Oberverwaltungsgericht Nordrhein-Westfalen Urteil vom 06.03.2017, 14 B 1408/16

Hintergrund

Strittig zwischen den Beteiligten ist das Führen des Titels „Dr.med.“. Das Führen dessen hatte der Antragsgegner dem Antragsteller untersagt. Dagegen hat der Kläger versucht sich im Rahmen eines einstweiligen Rechtsschutzantrags gem. § 80 Absatz 5 Satz 1 VwGO zu wenden. Der Antrag, die aufschiebende Wirkung der Klage vor dem Verwaltungsgericht Köln gegen den Bescheid des Antragsgegners wiederherzustellen, hat nur teilweise Erfolg und ist im Übrigen abzulehnen.

Gründe

Gemäß § 69 Abs. 7 Satz 5 des Hochschulgesetzes (HG) könne der Antragsgegner eine namentlich von Absatz 2 der Vorschrift abweichende Gradführung untersagen. Der Antragsteller dürfe nach § 69 Abs. 2 Satz 2 HG seinen in der Türkei erworbenen Grad in der verliehenen Form unter Angabe der verleihenden Institution führen. Das ist hier der Grad Tip Doktoru der verleihenden Institution Universität Hacettepe. Darüber hinaus dürfe der Antragsteller nach Satz 3 der Vorschrift die im Herkunftsland zugelassene oder, soweit keine solche bestehe, die dort nachweislich allgemein übliche Abkürzung führen sowie eine wörtliche Übersetzung in Klammern hinzufügen. Außerdem dürfe er den Grad in der auf älterer Rechtsgrundlage mit Erlaubnis vom 2.10.1987 verfügten Form führen.

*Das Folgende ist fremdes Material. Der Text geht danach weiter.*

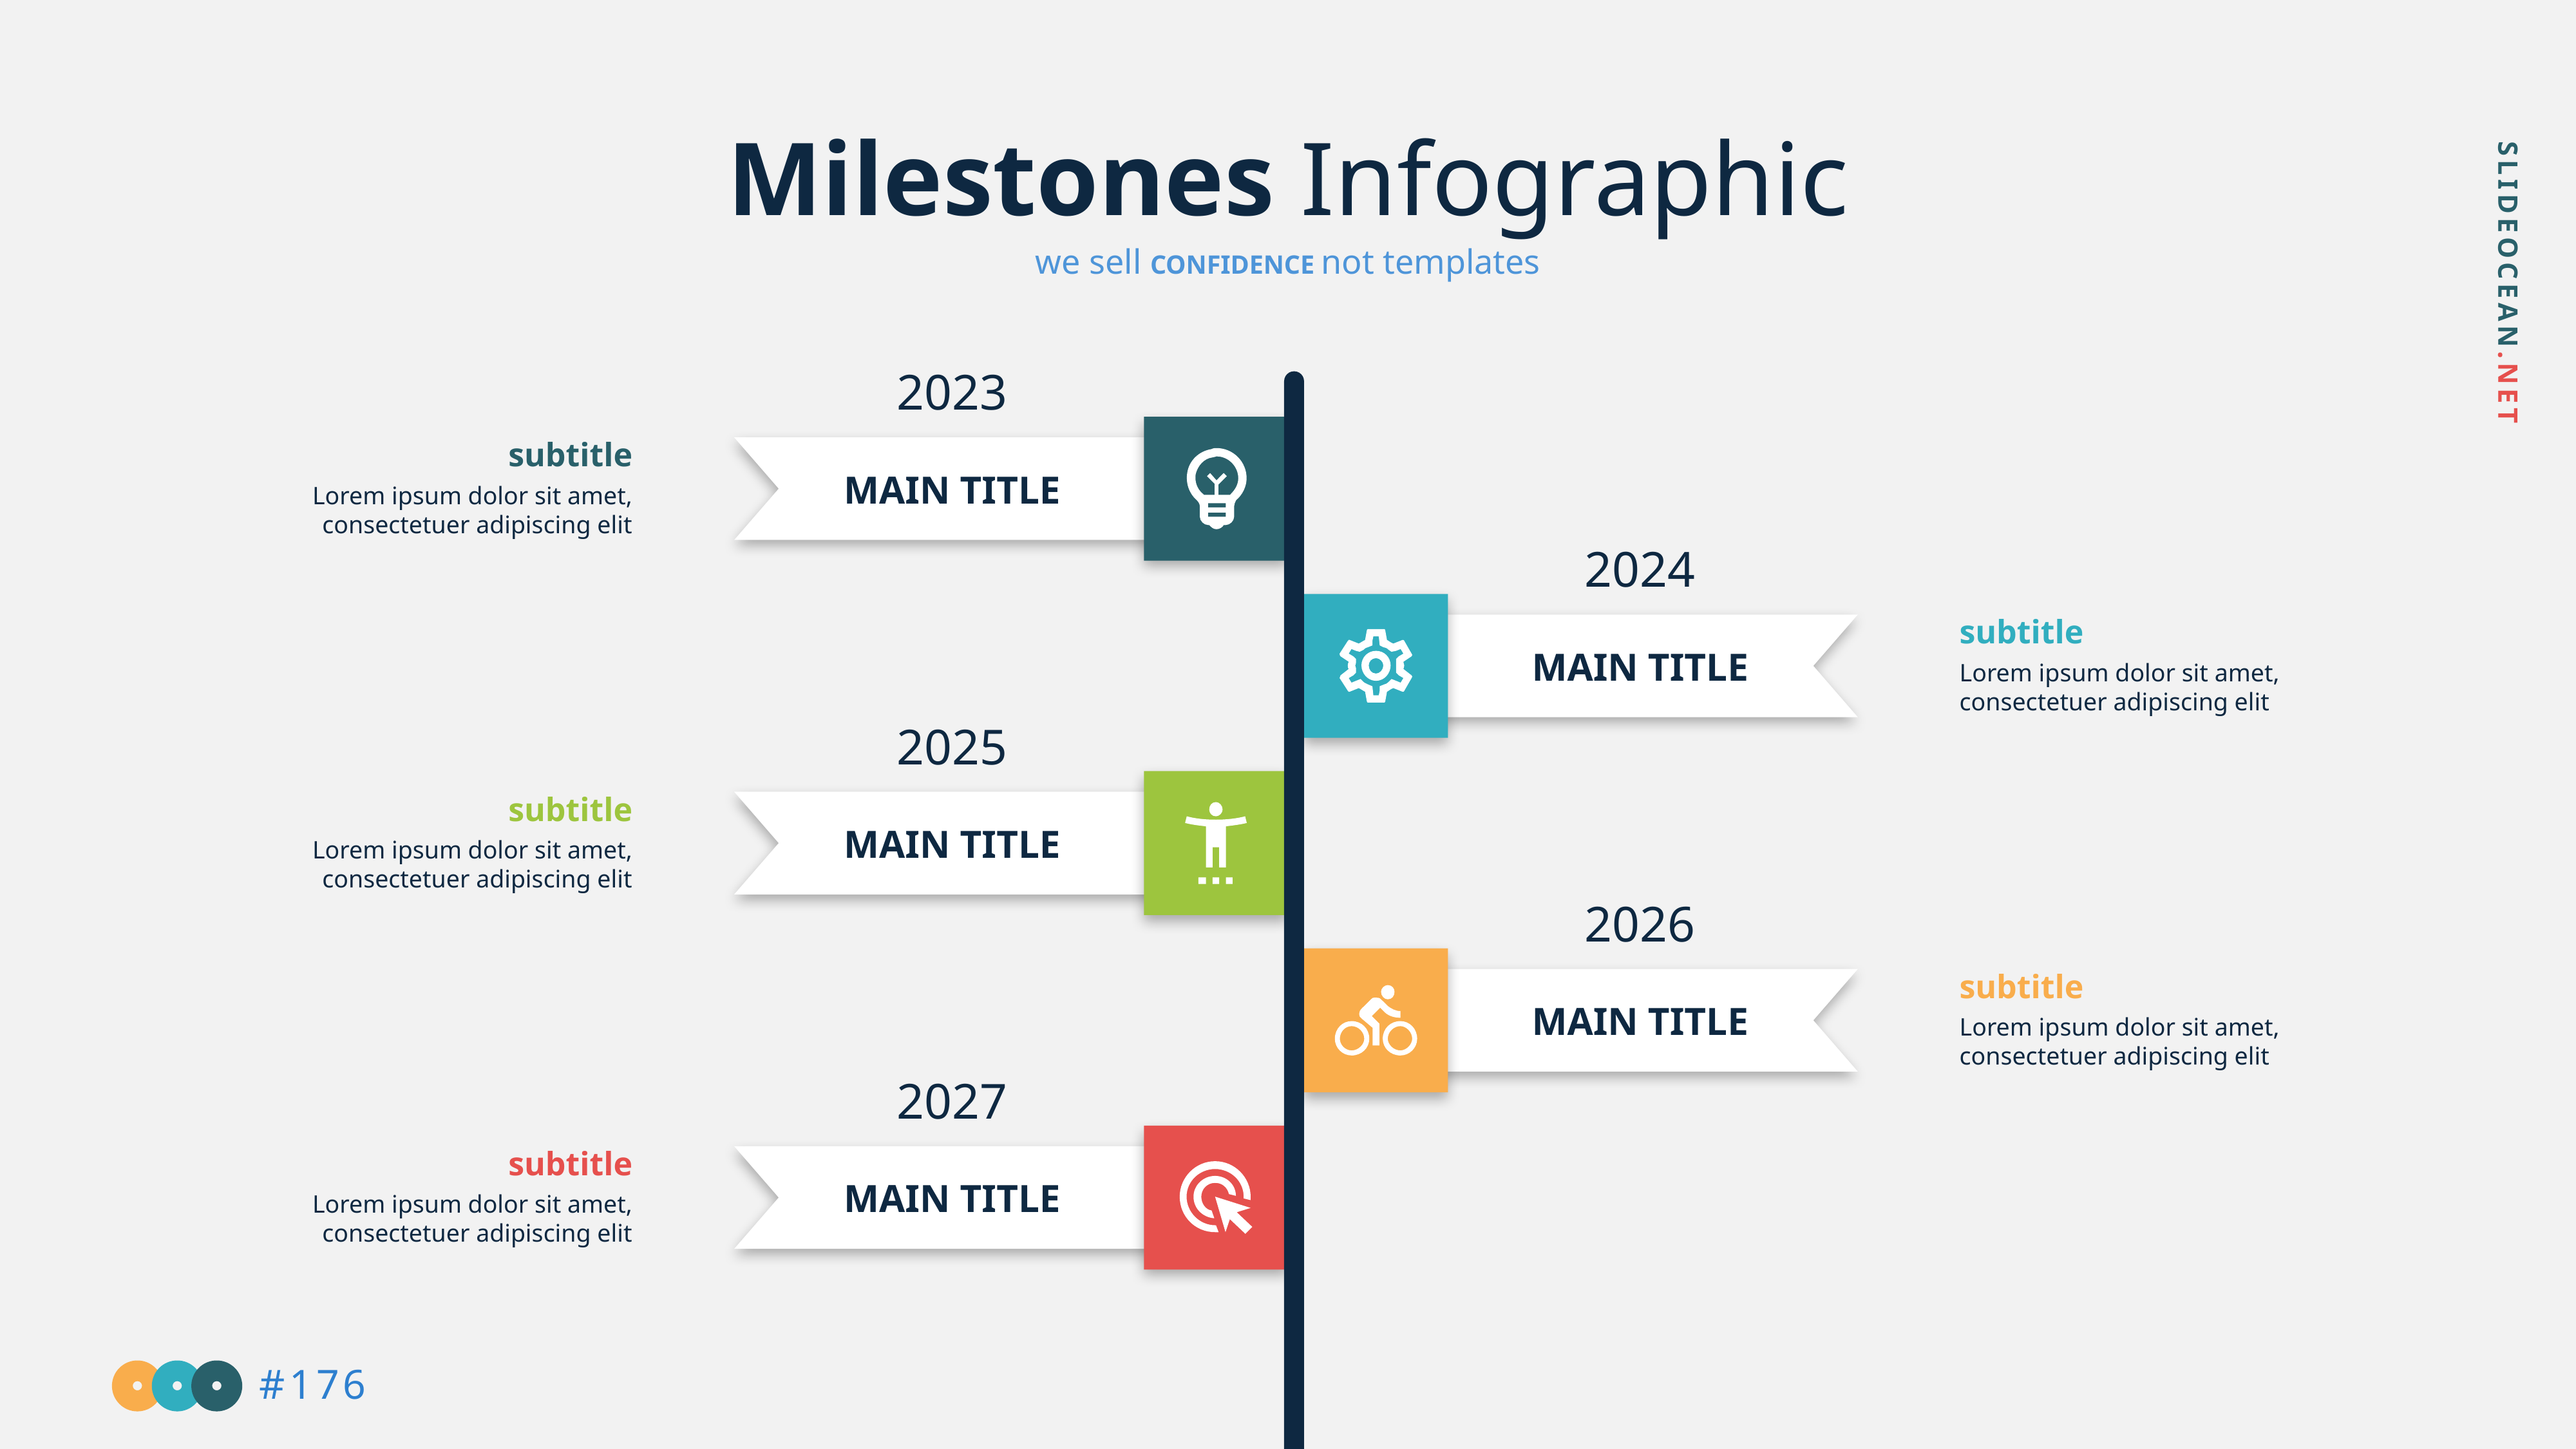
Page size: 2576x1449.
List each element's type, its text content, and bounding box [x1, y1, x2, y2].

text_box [734, 770, 1289, 916]
text_box [1283, 370, 1305, 1449]
text_box 2025 [799, 711, 1106, 770]
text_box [288, 783, 643, 899]
text_box #176 [259, 1359, 405, 1408]
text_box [734, 416, 1289, 562]
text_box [1303, 948, 1859, 1093]
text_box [288, 429, 643, 544]
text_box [1949, 960, 2304, 1076]
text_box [1184, 448, 1247, 530]
text_box Milestones Infographic [717, 110, 1859, 241]
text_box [1303, 593, 1859, 739]
text_box we sell CONFIDENCE not templates [1026, 235, 1550, 285]
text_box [734, 1125, 1289, 1270]
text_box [288, 1138, 643, 1253]
text_box 2024 [1486, 534, 1794, 593]
text_box 2026 [1486, 888, 1794, 948]
text_box 2023 [799, 357, 1106, 416]
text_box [1949, 606, 2304, 721]
text_box 2027 [799, 1065, 1106, 1125]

Für den Fall des Unzulässigen Führens eines akademischen Grades, könne dies gem. § 69 Abs. 7 Satz 5 HG untersagt werden. Vom Wortlaut her decke sich das „Führen“ iSv § 69 Abs. 7 Satz 5 HG mit § 132a Abs. 1 Nr. 1 des Strafgesetzbuches, der den mit Strafe bedroht, der „unbefugt … akademische Grade … führt“. So könne zwar der Begriff „führen“ in § 69 HG inhaltlich vom strafrechtlichen abweichen, jedoch fordere auch dieser dem allgemeinen Wortsinn nach eine aktive Inanspruchnahme des Grades, wie im Strafrecht.

Dass Dritte, wie etwa der Anbieter einer Telefonbuchinterneteintragung, den Grad in Bezug auf den Antragsteller ohne seine Veranlassung fälschlich benutzen, stelle gerade kein „Führen“ des Grades durch diesen dar. Dies läge jedenfalls dann anders und erforderte gem. § 69 Abs. 7 Satz 5 HG NRW dann ein aktives Tun in Form einer Beantragung der Löschung und einen Nachweis darüber, sofern die Daten auf Veranlassung des Antragstellers aufgeführt worden wären.

Für jeden Fall der Zuwiderhandlung könne auch ein – der Höhe nach angemessenes – Zwangsgeld gem. § 63 VwVG NRW angedroht werden.

Bewertung

Der Vergleich der verwandten Begrifflichkeiten im öffentlichen und im Strafrecht zeigt, dass das Urteil im Einklang mit der Einheit der Rechtordnung steht. Zudem stellt es auch keine unangemessene Sanktion dar, da der Antragsteller, ja zum einen die Möglichkeit hat den Titel den Vorgaben seines Erwerbsortes zu führen, und das Zwangsgeld nur für den Fall eines Zuwiderhandelns droht. Mithin handelt es sich um ein allumfassend überzeugendes Urteil.